As if things weren't stressful enough, the tall, black-haired professeur, who always wore bright, oddly patterned shirts and capris, glanced in my direction. Her floor-length jacket billowed behind her like a witch's cape as she turned grudgingly to come answer my question. I had tried to explain I was having trouble and wanted to be sure I understood the assignment. I was crushed by her response and felt as though she were trying to make a spectacle of me.

“Rachel doesn't understand, so she's going to come around and observe each of your projects to find ideas.” Rachel doesn't understand ... Rachel doesn't understand ... Rachel doesn't understand. Silence filled the room. I tried to hold back the tears as all eyes focused on me and the teacher, her outstretched arm and long, skinny finger pointing at me.

To my surprise, the other students did not laugh. There was, in fact, an air of disgust at the teacher's remarks. Before I knew it, there were five or six girls huddled around me, speaking softly in French. I could understand enough to realize these were words of comfort and support.

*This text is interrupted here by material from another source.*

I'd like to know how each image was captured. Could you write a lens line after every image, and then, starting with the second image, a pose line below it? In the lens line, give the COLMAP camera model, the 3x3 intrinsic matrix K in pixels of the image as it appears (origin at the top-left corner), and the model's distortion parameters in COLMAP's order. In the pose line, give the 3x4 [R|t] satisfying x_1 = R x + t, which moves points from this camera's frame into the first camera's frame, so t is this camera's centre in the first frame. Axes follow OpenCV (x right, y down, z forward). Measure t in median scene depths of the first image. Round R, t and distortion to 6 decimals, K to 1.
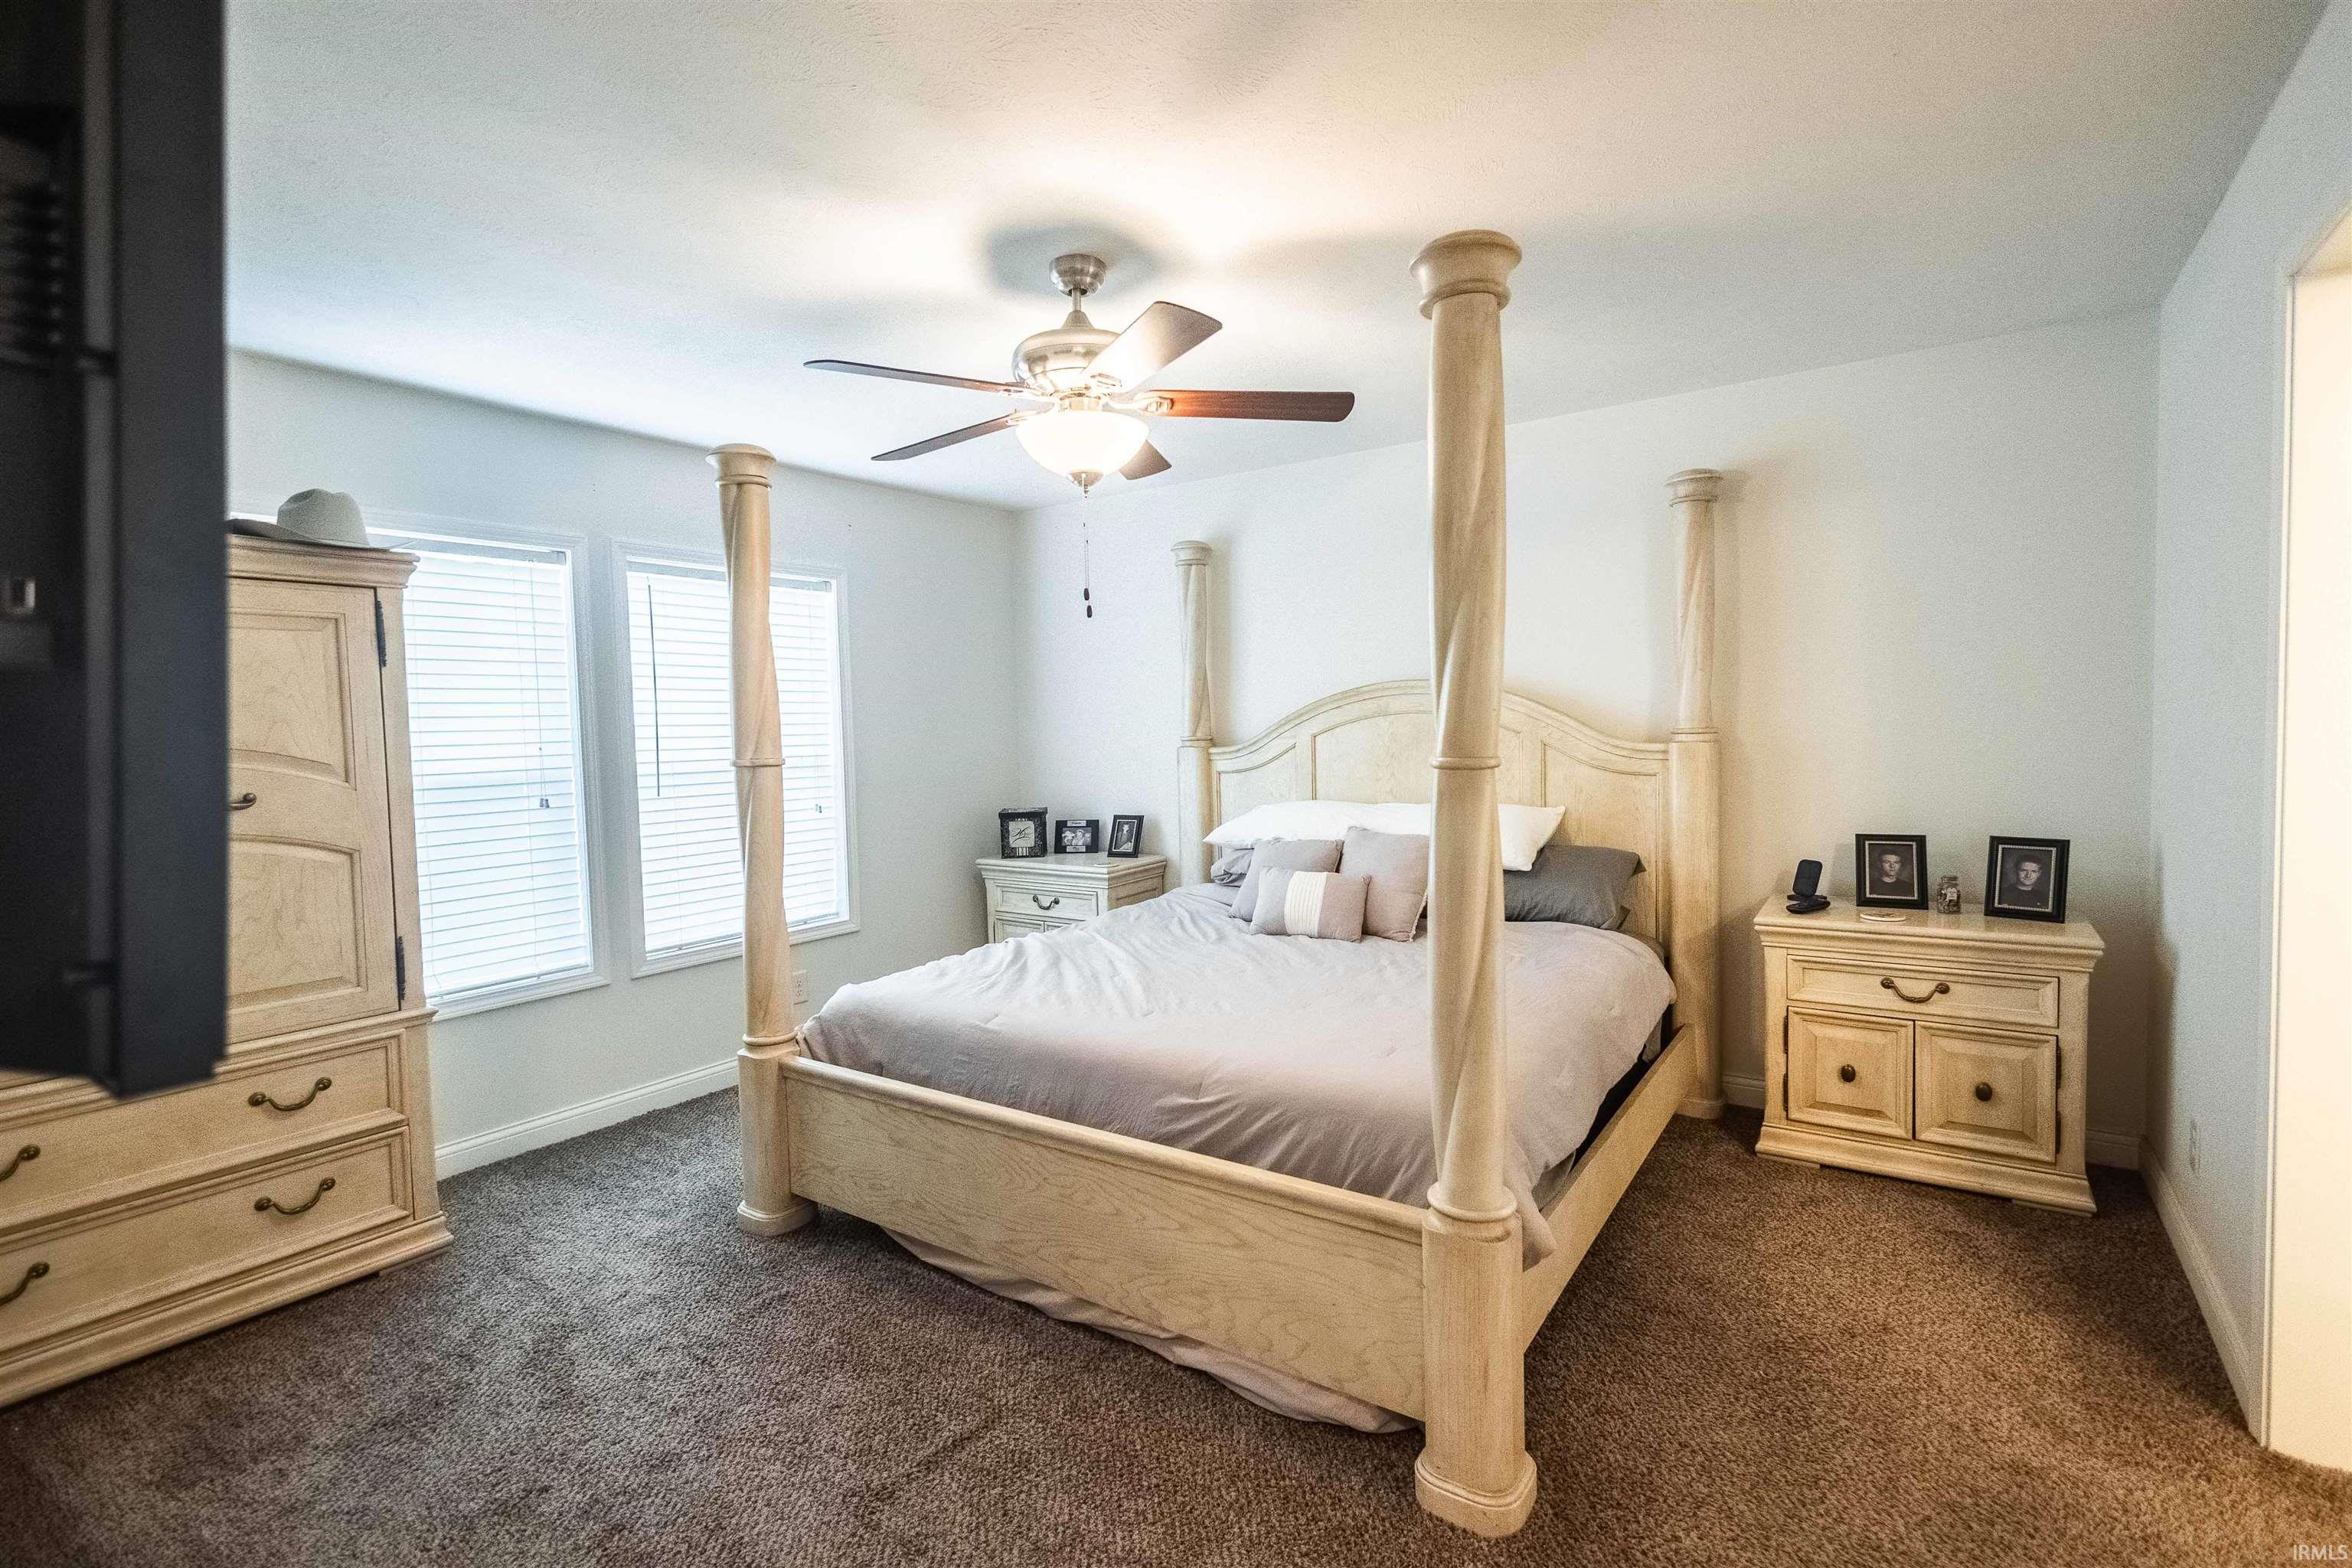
lens RADIAL K [[1074.0, 0, 1176.2], [0, 1074.0, 731.9], [0, 0, 1]] dist [-0.025457, 0.000040]
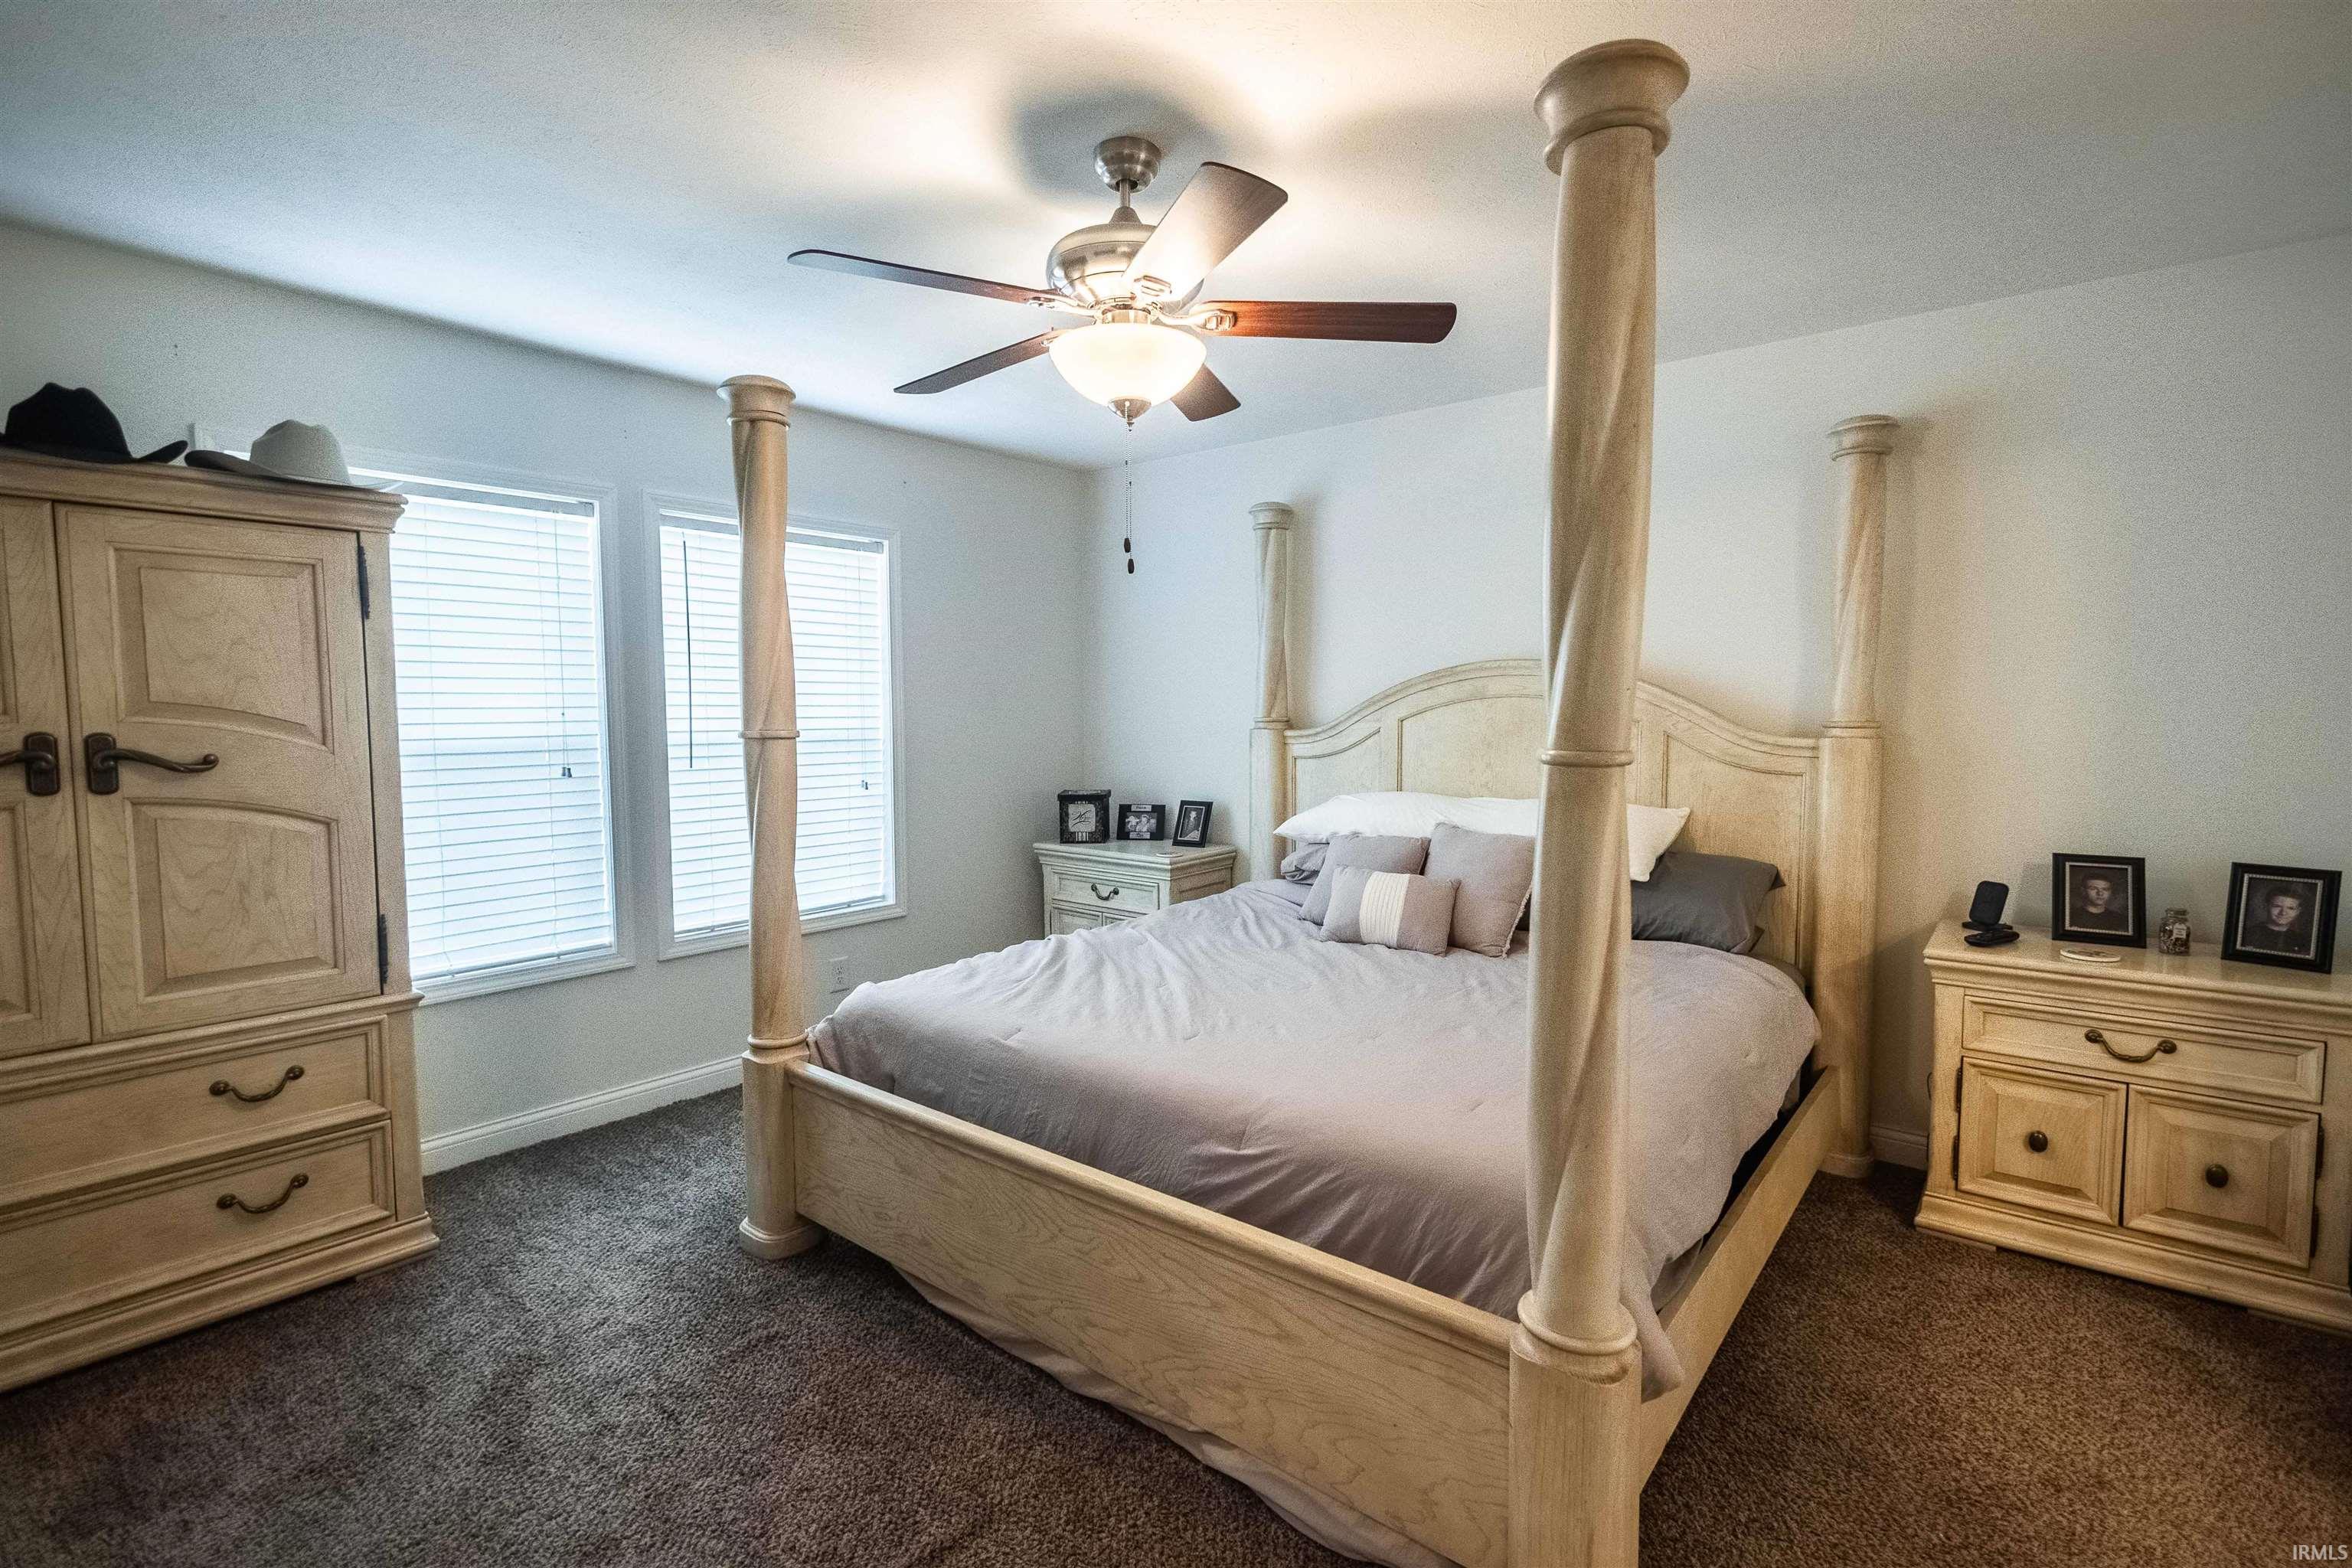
lens RADIAL K [[1102.8, 0, 1178.3], [0, 1102.8, 742.8], [0, 0, 1]] dist [0.001499, -0.006574]
pose [[0.996789, 0.025695, -0.075845, 0.021554], [-0.023598, 0.999318, 0.028412, 0.001471], [0.076523, -0.026531, 0.996715, 0.106659]]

I had an important decision to make: did I stay in this challenging environment, or get on a plane and go home? The condescending behavior of this one teacher was enough to make me wonder if I had made a mistake. Was this personal or anti-American? What were the rest of the classes and teachers going to be like? I mustered up my courage and decided not to let her run me out of the country. The support of these classmates made me realize that it was just a matter of time to learn the language better and get used to the culture.

The next thing I knew, the school year was over. On the last day, all my friends in my arts plastiques class gathered to say good-bye. This time I wasn't alone in my tears. I was surrounded by friends, more tearful than I, whom I now understood completely. What impressed me most was that although I'd nearly forgotten the horror of that early experience in art class, some of my friends still remembered. Now the words I heard in French were, “At the beginning of the year you were crying because you were sad. Now you're crying because you're happy!”